After they played for a bit, I brought the group back together to record their positives and negatives.

“What are some things you like about the toy?”

“It has lots of colors.”

“I like the way it feels in my hands.”

“It feels good to put the pieces together.”

“You can make a ball out of it.”

“What are some things you didn’t like about the toy?”

“It’s frustrating.”

“It’s hard to put the pieces together.”

“When you finish the ball, it’s hard to take it apart.”

“You can only make a ball.”

Then I asked for a show of hands— people who would recommend the toy to friends vs. people who wouldn’t.

Nine kids would recommend it to their friends vs. seven kids who would not.

Lastly, I asked the kids, “If you could start a blog about anything you wanted, what would you write about?” Below are the blog topics the kids called out, including one kid who is obviously obsessed with all things Tom Brady. (The hearts next to each one are Mazzy’s contribution.)


Then the teacher opened up the floor for questions.

“Where do you got to work?”

“That’s a good question! I go to an office every day, but since I write on my laptop, I can really work from anywhere.”

“Do you ever write on paper?”

“Not really. I find it much faster to type on the computer. Plus, my handwriting is not very good anymore.”

“Yeah, I can see that.” A boy motioned to where I had listed the blog topics. OUCH!

Another boy raised his hand in the back. “I have a Transformer that is really hard to use.”

“So you might want to tell your friends that they shouldn’t buy it?”


“Okay. If you had a blog you could write all about that. And maybe the company that makes Transformers would read it and work to make their product better. Any other questions?”

He raised his hand again.

“The black one is easy.”

“Okay, so you could give a positive review to the black one.”

“But the yellow one is too hard.”

“Okay, so you’d recommend the black one to your friends but not the yellow one.”

A boy in front raised his hand. “Yes?”

“The black one is called the Black Knight. And the yellow one is called Bumblebee.”

“Okay, great.

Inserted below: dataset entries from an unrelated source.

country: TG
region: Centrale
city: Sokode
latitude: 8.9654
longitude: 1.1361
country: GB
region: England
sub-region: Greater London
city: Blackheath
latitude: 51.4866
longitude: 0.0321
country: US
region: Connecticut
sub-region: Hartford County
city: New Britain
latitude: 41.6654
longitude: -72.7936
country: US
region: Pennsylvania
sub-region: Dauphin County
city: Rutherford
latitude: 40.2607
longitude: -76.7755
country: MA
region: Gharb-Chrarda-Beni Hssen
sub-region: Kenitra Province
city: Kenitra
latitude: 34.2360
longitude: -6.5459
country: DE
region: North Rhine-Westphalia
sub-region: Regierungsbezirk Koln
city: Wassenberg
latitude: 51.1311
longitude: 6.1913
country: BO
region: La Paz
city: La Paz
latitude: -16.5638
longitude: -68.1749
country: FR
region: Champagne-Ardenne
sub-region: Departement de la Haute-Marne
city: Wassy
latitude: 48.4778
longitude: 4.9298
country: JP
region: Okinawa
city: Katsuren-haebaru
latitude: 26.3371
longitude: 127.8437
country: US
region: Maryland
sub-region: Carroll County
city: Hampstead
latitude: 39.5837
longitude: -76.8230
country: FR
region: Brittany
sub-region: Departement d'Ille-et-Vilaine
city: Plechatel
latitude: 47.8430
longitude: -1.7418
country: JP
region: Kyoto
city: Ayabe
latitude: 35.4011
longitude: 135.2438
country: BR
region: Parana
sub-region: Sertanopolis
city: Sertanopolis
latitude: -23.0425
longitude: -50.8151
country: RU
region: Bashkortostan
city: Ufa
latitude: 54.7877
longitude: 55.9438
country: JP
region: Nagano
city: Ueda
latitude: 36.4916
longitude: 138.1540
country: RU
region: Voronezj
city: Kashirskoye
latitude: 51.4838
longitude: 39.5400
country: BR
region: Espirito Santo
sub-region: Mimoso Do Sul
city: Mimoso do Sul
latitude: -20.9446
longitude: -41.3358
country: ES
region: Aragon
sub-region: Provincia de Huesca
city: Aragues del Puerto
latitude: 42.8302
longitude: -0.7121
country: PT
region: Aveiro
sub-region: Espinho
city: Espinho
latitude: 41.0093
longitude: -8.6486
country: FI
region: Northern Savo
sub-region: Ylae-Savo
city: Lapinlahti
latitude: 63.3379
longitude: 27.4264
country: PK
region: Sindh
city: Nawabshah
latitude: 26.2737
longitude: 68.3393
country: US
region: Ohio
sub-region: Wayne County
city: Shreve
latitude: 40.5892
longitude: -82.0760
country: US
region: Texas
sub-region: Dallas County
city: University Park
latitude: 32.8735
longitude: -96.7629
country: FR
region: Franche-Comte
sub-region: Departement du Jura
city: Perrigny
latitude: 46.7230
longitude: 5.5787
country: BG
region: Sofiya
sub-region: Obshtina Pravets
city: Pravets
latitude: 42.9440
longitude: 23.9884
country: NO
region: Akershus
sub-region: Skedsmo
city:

You can put that information in your review. You in the back?”

“I have Bumblebee also. It is too hard.”

That’s when the whole discussion got derailed into a Transformers support group and the teacher had to get everyone to focus.

Ah. Potty training, Transformer struggles, it’s all the same. It feels good to know others are struggling with the same things you are. That’s why people read and write blogs.

Hasbro, if you are listening— my daughter’s kindergarten class is very passionate about Transformers. They think Bumblebee is too hard to transform. Take that information and run with it.